The government has made physical exercise almost mandatory during this lockdown. But freedom, too, is a muscle that needs to be exercised, or it will atrophy. But exercising freedom is no easy ride, and can be as painful metaphysically as the most strenuous workout. To exercise our freedom as autonomous citizens we have to make difficult decisions, use our judgement, live with the uncertainty of knowing there are no preordained outcomes. It’s a risky business: we will invariably make mistakes that we’ll be held responsible for; we will sometimes take the wrong road and have to live with the consequences, with no-one to blame but ourselves. Relieved of many of these dilemmas during this extraordinary period of having our liberty curtailed, it is perhaps understandable that many of us rather dread entering the fray of freedom.

Of course, as the lockdown slowly lifts, lots of us are relieved and eager to resume life and liberty; but equally, others seem reluctant to be trusted with negotiating how we should live now, instead demanding a tighter, more explicit set of rules to follow. Are we allowed to visit our grandparents, or not? Can we sit in the park, or is that forbidden? There is no doubt, having such free but tricky choices removed can make life easier. No-one wants to jeopardise others by doing the wrong thing. We aren’t epidemiologists or modellers. Let the experts tell us what to do. However, as the media-pack clamour for more clarity on do’s and don’ts, as the politicians and police issue ever more detailed guidelines on what is permitted, the business of living life becomes reducible to following an instruction manual. That freedom muscle is getting ever more out of practice.

So if we are to have a ‘new normal’, can it aim to embed within it freedom’s historic role as a virtue worth dying for, and make its clarion call the joyous rewards of a free society that makes life worth living.

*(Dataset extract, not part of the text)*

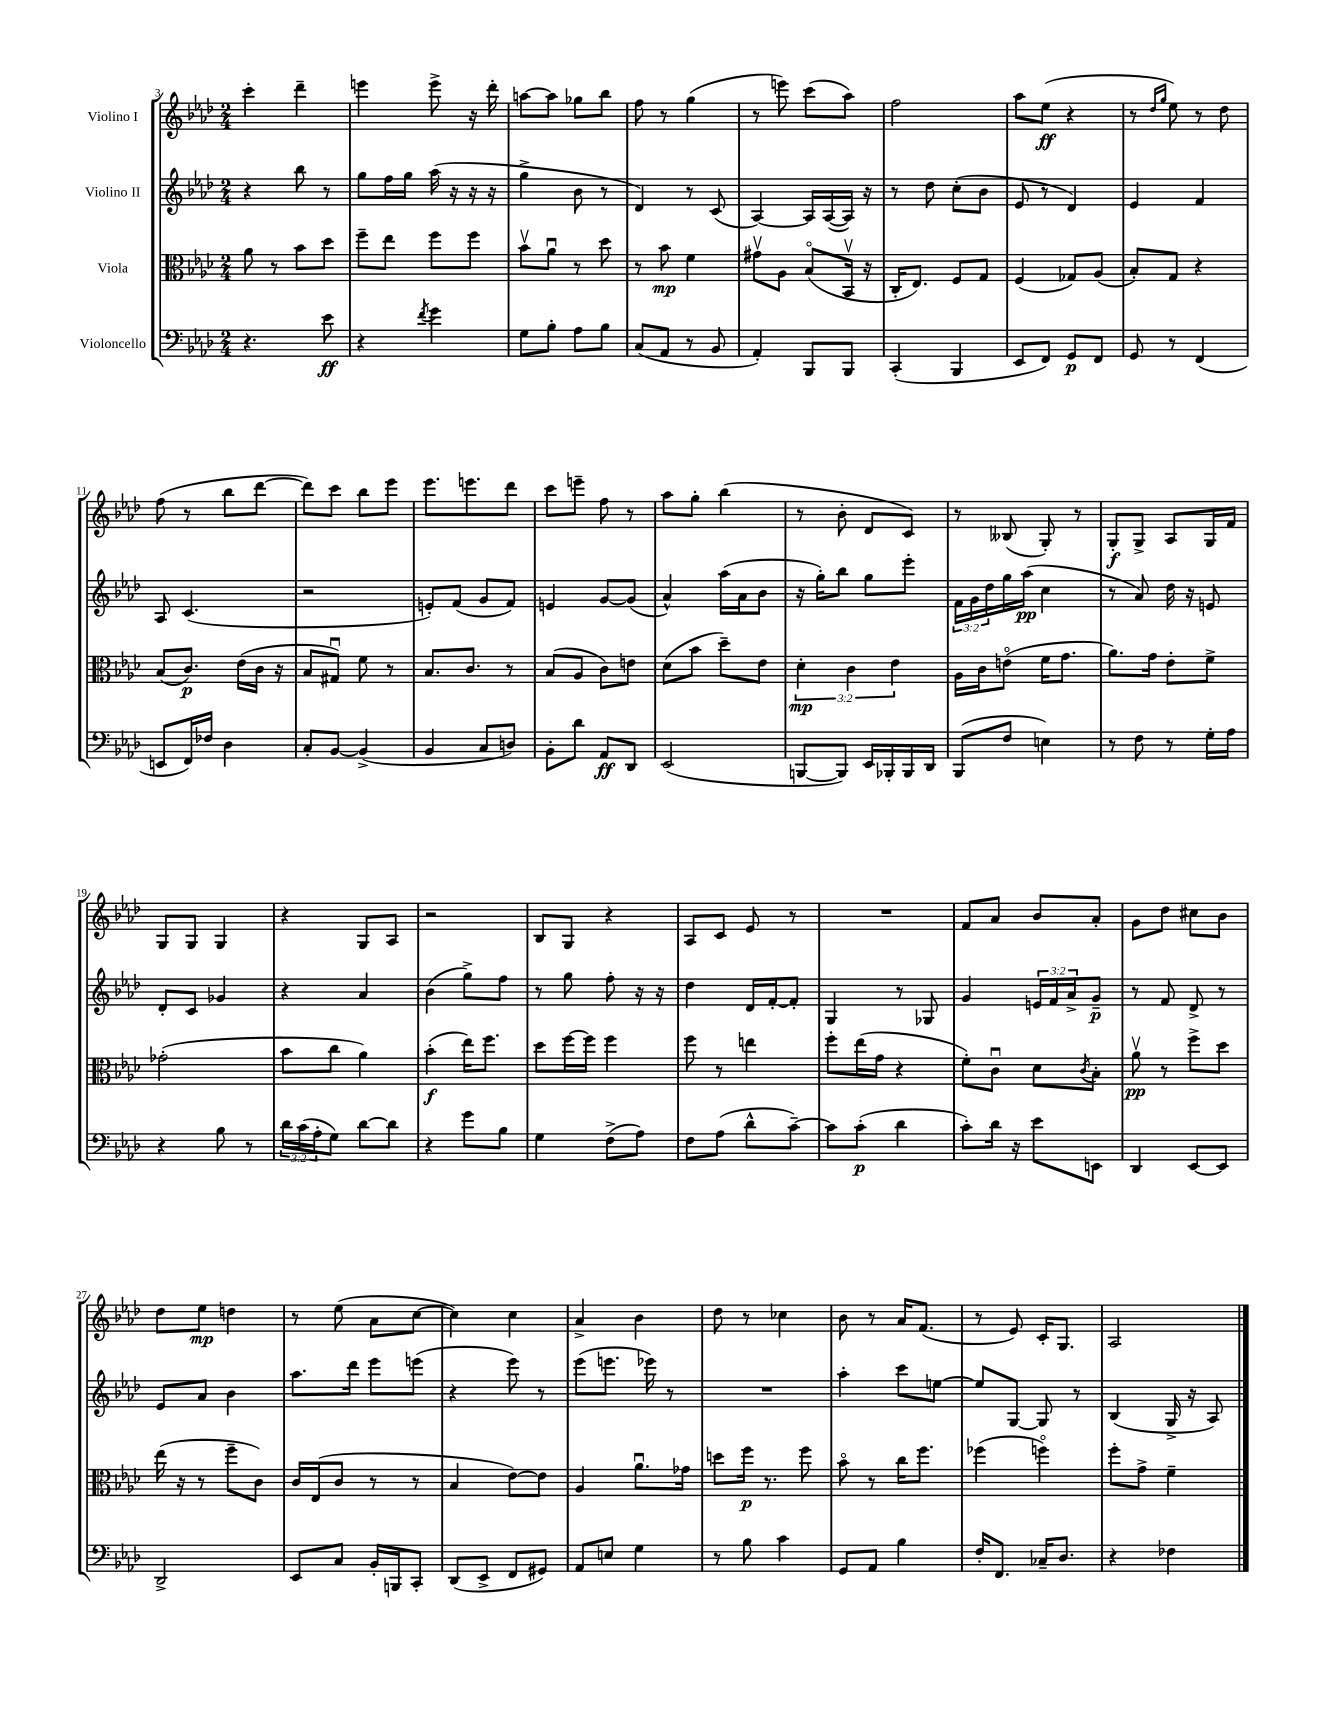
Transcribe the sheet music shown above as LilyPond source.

Being able to love who we want; read, write and think what we want; associate with who we want; vote for what we want – all this and so much more allows us to be agents of our own destiny, to write our own life story rather than being bit part characters in someone else’s story. 

If the Covid narrative insists on a new normal, let’s ensure the script contains Goethe’s quote that 'freedom and life are earned by those alone who conquer them each day anew'. Despite the grim tragedy of recent months, we need to make freedom central to the Covid storyline to ensure that there’s at least some chance of a happy ending to this tragedy.